Return the full listing unchanged, apart from leaving out its images.

Supplied information

>>>>>

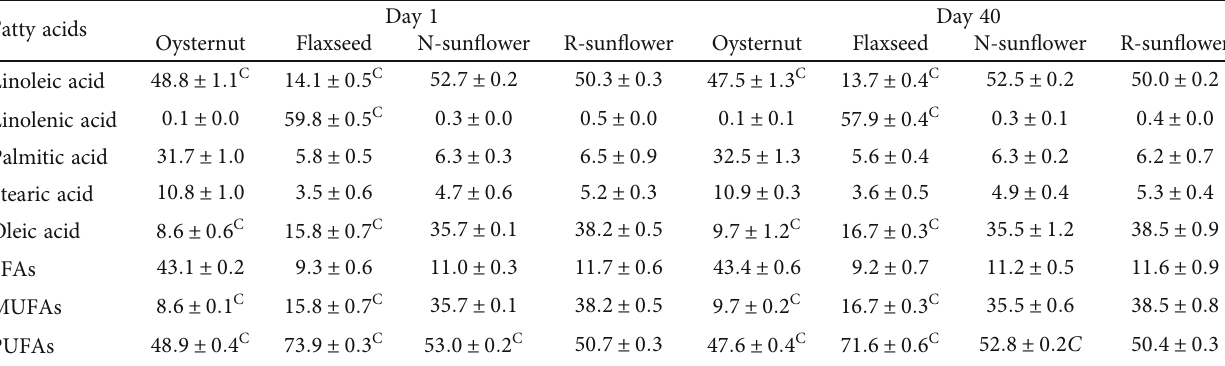
Table 1: Average ( ± SD) of the major fatty acid contents (%) of oyster nuts oil, fl axseed oil, nonre fi ned sun fl ower oil, and re fi ned sun fl ower oil measured at day 1 and after 40 days of storage at 27 ° C. Fatty acids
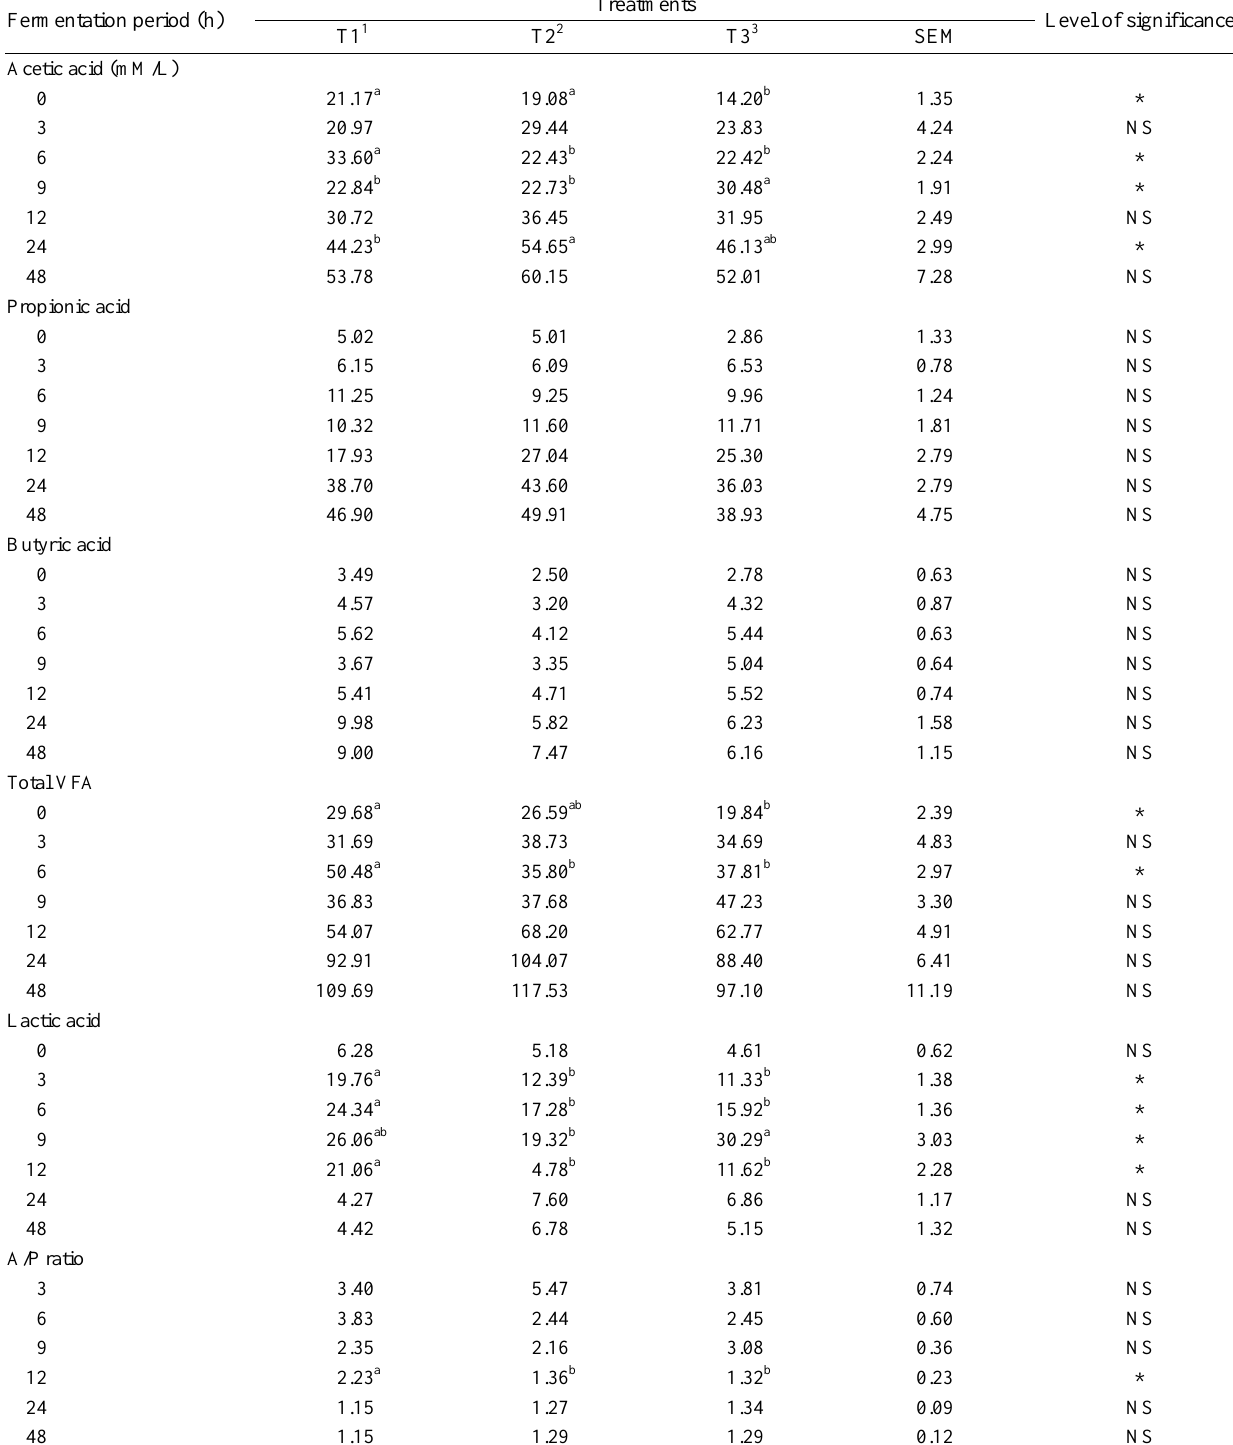
Table 3. Changes of VFA, lactate concentrations and A/P in in vitro fermentation of experimental diets at different incubation periods for Exp.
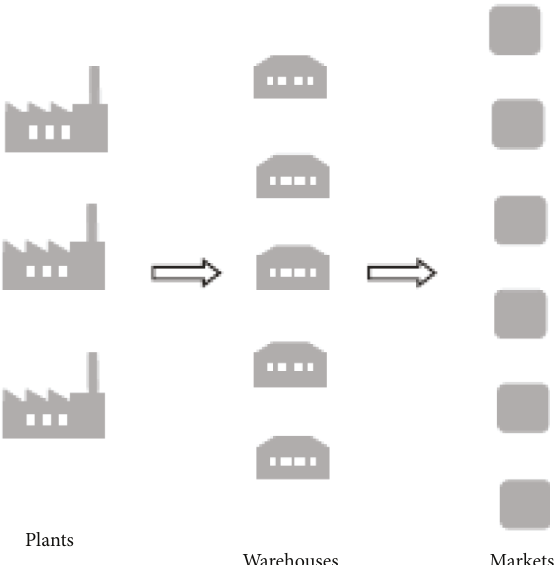
Figure 2: The structure of the supply chain considered by this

<<<<<

Your solution
Table 1: Average ( ± SD) of the major fatty acid contents (%) of oyster nuts oil, fl axseed oil, nonre fi ned sun fl ower oil, and re fi ned sun fl ower oil measured at day 1 and after 40 days of storage at 27 ° C. Fatty acids
Table 3. Changes of VFA, lactate concentrations and A/P in in vitro fermentation of experimental diets at different incubation periods for Exp.
Figure 2: The structure of the supply chain considered by this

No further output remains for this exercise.